Expectation of inverse of sum of positive iid variables

Question

Let $(X_i)_{i}$ be a sequence of iid positive variables of mean 1 and variance $\sigma^2$. Let $\bar{X}_n = \frac{\sum_{i=1}^n X_i}{n}$.

My question is: Can we can bound $\mathbb{E}(1/\bar{X}_n)$ as a function of $\sigma$ and $n$?

There seems to be some strategy that may work based on the taylor extension, but

• I'm not sure about the hypothesis that need to be met;
• if it works in this case; and
• if we can say something definite on $\bar{X}_n$ or if we need to use the central limit theorem and can only say this for the normal approximation?

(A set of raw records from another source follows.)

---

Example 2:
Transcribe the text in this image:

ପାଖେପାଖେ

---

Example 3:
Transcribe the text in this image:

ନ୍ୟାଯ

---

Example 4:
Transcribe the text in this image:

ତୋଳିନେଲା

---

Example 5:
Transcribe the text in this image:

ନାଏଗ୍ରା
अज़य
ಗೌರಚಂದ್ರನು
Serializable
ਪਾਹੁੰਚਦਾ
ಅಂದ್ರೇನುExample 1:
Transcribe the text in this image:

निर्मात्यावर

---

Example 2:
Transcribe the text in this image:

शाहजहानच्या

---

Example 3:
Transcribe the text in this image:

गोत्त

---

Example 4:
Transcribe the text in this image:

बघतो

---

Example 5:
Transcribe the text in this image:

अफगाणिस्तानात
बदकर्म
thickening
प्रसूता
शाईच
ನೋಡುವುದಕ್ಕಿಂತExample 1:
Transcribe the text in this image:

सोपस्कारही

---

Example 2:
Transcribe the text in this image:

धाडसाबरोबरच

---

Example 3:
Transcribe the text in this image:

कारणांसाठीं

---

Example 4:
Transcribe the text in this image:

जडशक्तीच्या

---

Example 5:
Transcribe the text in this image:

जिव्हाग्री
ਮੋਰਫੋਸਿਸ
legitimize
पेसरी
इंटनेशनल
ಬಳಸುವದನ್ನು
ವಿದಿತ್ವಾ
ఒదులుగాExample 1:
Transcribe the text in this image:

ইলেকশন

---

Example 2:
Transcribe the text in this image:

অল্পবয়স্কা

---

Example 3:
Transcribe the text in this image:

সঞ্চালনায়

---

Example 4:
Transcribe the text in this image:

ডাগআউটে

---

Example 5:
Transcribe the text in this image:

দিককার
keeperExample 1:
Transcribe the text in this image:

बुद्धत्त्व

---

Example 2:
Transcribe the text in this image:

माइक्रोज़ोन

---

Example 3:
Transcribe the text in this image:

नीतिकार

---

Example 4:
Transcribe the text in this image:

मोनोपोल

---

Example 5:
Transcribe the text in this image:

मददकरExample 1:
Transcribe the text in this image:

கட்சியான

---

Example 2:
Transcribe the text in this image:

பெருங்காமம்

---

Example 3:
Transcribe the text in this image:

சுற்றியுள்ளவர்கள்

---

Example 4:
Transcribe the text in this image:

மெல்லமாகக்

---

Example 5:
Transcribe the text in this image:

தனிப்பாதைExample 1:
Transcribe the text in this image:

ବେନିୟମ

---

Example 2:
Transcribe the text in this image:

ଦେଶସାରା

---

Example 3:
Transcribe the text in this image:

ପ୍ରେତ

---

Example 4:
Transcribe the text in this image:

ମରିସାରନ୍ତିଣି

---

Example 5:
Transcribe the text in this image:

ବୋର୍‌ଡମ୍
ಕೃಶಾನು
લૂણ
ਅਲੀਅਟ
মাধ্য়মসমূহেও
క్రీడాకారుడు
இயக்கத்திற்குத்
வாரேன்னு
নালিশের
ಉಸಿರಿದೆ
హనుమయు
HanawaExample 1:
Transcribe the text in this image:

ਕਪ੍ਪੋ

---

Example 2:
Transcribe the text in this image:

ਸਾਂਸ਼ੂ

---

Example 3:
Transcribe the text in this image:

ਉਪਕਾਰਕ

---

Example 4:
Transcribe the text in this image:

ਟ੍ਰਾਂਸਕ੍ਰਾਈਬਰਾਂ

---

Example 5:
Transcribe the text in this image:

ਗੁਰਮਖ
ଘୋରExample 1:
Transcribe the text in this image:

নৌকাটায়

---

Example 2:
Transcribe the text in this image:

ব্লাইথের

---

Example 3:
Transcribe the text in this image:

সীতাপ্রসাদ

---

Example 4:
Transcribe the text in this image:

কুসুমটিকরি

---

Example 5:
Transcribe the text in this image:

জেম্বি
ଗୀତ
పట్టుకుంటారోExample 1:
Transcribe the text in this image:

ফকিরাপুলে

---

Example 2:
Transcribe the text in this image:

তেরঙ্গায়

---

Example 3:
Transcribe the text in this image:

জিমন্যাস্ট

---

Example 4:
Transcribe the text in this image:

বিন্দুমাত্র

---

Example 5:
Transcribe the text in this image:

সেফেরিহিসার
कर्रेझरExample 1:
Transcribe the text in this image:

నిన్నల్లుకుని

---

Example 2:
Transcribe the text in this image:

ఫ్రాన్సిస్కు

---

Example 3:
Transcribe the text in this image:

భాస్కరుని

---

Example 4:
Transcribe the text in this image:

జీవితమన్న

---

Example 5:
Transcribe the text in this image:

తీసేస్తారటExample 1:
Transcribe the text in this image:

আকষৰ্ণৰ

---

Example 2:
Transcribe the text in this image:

More details about the Taylor expansion. According to this wikipedia article, $$\mathbb{E}(f(X)) \approx f(\mu_X) +\frac{f''(\mu_X)}{2}\sigma_X^2$$

So in my case it would give something like: $$\mathbb{E}(1/\bar{X}_n) \approx 1 +\frac{\sigma^2}{4 n}$$ I'm trying to find maybe a formal proof of a similar result, or hypothesis so that it works. Maybe references? Thanks

EDIT: if needed, we can consider that the $(X_i)_i$ are discrete, there exists $v_1<\cdots<v_K$ such that $\mathbb{P}(X=v_k)=p_k$ and $\sum p_k = 1$. In this case we know that $\bar{X}_n \geq v_1$. Although I believe something can be said in the general case.

PS: this is almost a cross-post of this on Math.SE.

Answer 1

You cannot bound that expectation in $\sigma, n$. That's because there is the distinct possibility that the expectation do not exist at all (or, is $\infty$.) See I've heard that ratios or inverses of random variables often are problematic, in not having expectations. Why is that?. If the conditions given there is fulfilled for the density of $X_1$, it will so be for the density of $\bar{X}_n$. If densities do not exist, but probability mass functions do, it is simpler, since your assumptions prohibit a probability atom at zero, but a probability density can still be positive at zero even if $P(X >0)=1$.

For a useful bound you will at least need to restrict the common distribution of $X_1, \dotsc, X_n$ much more.

EDIT

After your new information, and with $v_1>0$, the expectation of $1/\bar{X}_n$ certainly will exist (irrespective if $K$ is finite or not.) And, since the function $x\mapsto 1/x$ is convex for $x>0$, we can use the Jensen Inequality to conclude that $\DeclareMathOperator{\E}{\mathbb{E}}\E 1/\bar{X}_n \ge 1/\E \bar{X}_n$.

Answer 2

I think I have the gist of it. Given that $f(x)=1/x$ is infinitely differentiable in 1. Taylor's theorem tells us:

There exists $\varepsilon>0$ such that $f(x) = f(1) + f'(1) (x-1)+ \frac{f''(1)(x-1)^2}{2} + \frac{f'''(\varepsilon) (x-1)^2}{2}$.

In our case, if $X_i$ belongs in the domaine $[v_1;+\infty[$, then $\bar{X}_n$ has the same domain and we have $\varepsilon \geq v_1$.

Hence $\mathbb{E}(1/\bar{X}_n) = \mathbb{E}\left (1 - (\bar{X}_n-1) + \frac{(x-1)^2}{4}+ \frac{f'''(\varepsilon) (\bar{X}_n-1)^2}{2} \right)$, and \begin{align*} \mathbb{E}(1/\bar{X}_n) &= 1 + \frac{f'''(\varepsilon) \mathbb{E}\left ((\bar{X}_n-1)^2\right )}{2} = 1 +\frac{ V(\bar{X}_n)}{4} - \frac{ V(\bar{X}_n)}{12 \varepsilon^4}\\ \end{align*} and hence $$1 + \frac{ \sigma^2}{4 n}- \frac{\sigma^2}{12 v_1^4 n} \leq \mathbb{E}(1/\bar{X}_n) \leq 1 + \frac{ \sigma^2}{4 n}.$$

For the case where $X_i$ do not admit a minimum but has an unlimited number of moments, one can do a similar transformation using the full taylor expansion:

\begin{align*} \mathbb{E}(1/\bar{X}_n) &= \sum_{i=0}^{+\infty} \frac{f^{(i)}(1)}{i!}\mathbb{E}\left((\bar{X}_n-1)^i\right)\\ &= \sum_{i=0}^{+\infty} \frac{(-1)^i}{i!i!}\mathbb{E}\left((\bar{X}_n-1)^i\right) \end{align*}

Now if we can say something about the $k^{th}$ moment of $\tilde{X}_n$ being $O(1/n^{k/2})$ this validates that $\mathbb{E}(1/\bar{X}_n) \approx 1 + \frac{ \sigma^2}{4 n}$.